**DATA EXTRACT**
┌──

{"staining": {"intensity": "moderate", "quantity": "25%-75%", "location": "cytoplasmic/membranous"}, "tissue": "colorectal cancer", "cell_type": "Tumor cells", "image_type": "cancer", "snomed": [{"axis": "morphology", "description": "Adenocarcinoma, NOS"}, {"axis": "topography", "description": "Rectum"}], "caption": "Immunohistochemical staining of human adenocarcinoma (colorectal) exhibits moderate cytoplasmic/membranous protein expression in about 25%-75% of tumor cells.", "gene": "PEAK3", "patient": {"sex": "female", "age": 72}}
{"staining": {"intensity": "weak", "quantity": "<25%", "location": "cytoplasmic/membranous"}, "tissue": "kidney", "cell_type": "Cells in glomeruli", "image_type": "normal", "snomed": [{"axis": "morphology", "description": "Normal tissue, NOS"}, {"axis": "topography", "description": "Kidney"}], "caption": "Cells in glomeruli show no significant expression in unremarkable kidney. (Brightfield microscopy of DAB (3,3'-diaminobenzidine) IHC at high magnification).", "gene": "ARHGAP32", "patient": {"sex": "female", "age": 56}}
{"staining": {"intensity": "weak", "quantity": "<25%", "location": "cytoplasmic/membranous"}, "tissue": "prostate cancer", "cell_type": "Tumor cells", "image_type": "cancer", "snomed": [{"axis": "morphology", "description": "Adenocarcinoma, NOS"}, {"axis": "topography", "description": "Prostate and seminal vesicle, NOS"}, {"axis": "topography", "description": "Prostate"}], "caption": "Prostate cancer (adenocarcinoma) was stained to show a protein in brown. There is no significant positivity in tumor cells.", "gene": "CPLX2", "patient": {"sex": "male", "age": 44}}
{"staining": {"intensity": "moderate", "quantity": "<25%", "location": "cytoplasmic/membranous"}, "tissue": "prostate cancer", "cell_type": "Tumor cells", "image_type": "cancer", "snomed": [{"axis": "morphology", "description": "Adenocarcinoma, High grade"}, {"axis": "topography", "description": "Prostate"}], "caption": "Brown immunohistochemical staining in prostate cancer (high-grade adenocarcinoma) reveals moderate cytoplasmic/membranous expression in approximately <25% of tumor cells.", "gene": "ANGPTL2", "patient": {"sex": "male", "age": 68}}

└──

**PROBLEM**
The material must be repeated in full, with every line exact.

**OUTPUT FOR THIS EXERCISE**
{"staining": {"intensity": "moderate", "quantity": "25%-75%", "location": "cytoplasmic/membranous"}, "tissue": "colorectal cancer", "cell_type": "Tumor cells", "image_type": "cancer", "snomed": [{"axis": "morphology", "description": "Adenocarcinoma, NOS"}, {"axis": "topography", "description": "Rectum"}], "caption": "Immunohistochemical staining of human adenocarcinoma (colorectal) exhibits moderate cytoplasmic/membranous protein expression in about 25%-75% of tumor cells.", "gene": "PEAK3", "patient": {"sex": "female", "age": 72}}
{"staining": {"intensity": "weak", "quantity": "<25%", "location": "cytoplasmic/membranous"}, "tissue": "kidney", "cell_type": "Cells in glomeruli", "image_type": "normal", "snomed": [{"axis": "morphology", "description": "Normal tissue, NOS"}, {"axis": "topography", "description": "Kidney"}], "caption": "Cells in glomeruli show no significant expression in unremarkable kidney. (Brightfield microscopy of DAB (3,3'-diaminobenzidine) IHC at high magnification).", "gene": "ARHGAP32", "patient": {"sex": "female", "age": 56}}
{"staining": {"intensity": "weak", "quantity": "<25%", "location": "cytoplasmic/membranous"}, "tissue": "prostate cancer", "cell_type": "Tumor cells", "image_type": "cancer", "snomed": [{"axis": "morphology", "description": "Adenocarcinoma, NOS"}, {"axis": "topography", "description": "Prostate and seminal vesicle, NOS"}, {"axis": "topography", "description": "Prostate"}], "caption": "Prostate cancer (adenocarcinoma) was stained to show a protein in brown. There is no significant positivity in tumor cells.", "gene": "CPLX2", "patient": {"sex": "male", "age": 44}}
{"staining": {"intensity": "moderate", "quantity": "<25%", "location": "cytoplasmic/membranous"}, "tissue": "prostate cancer", "cell_type": "Tumor cells", "image_type": "cancer", "snomed": [{"axis": "morphology", "description": "Adenocarcinoma, High grade"}, {"axis": "topography", "description": "Prostate"}], "caption": "Brown immunohistochemical staining in prostate cancer (high-grade adenocarcinoma) reveals moderate cytoplasmic/membranous expression in approximately <25% of tumor cells.", "gene": "ANGPTL2", "patient": {"sex": "male", "age": 68}}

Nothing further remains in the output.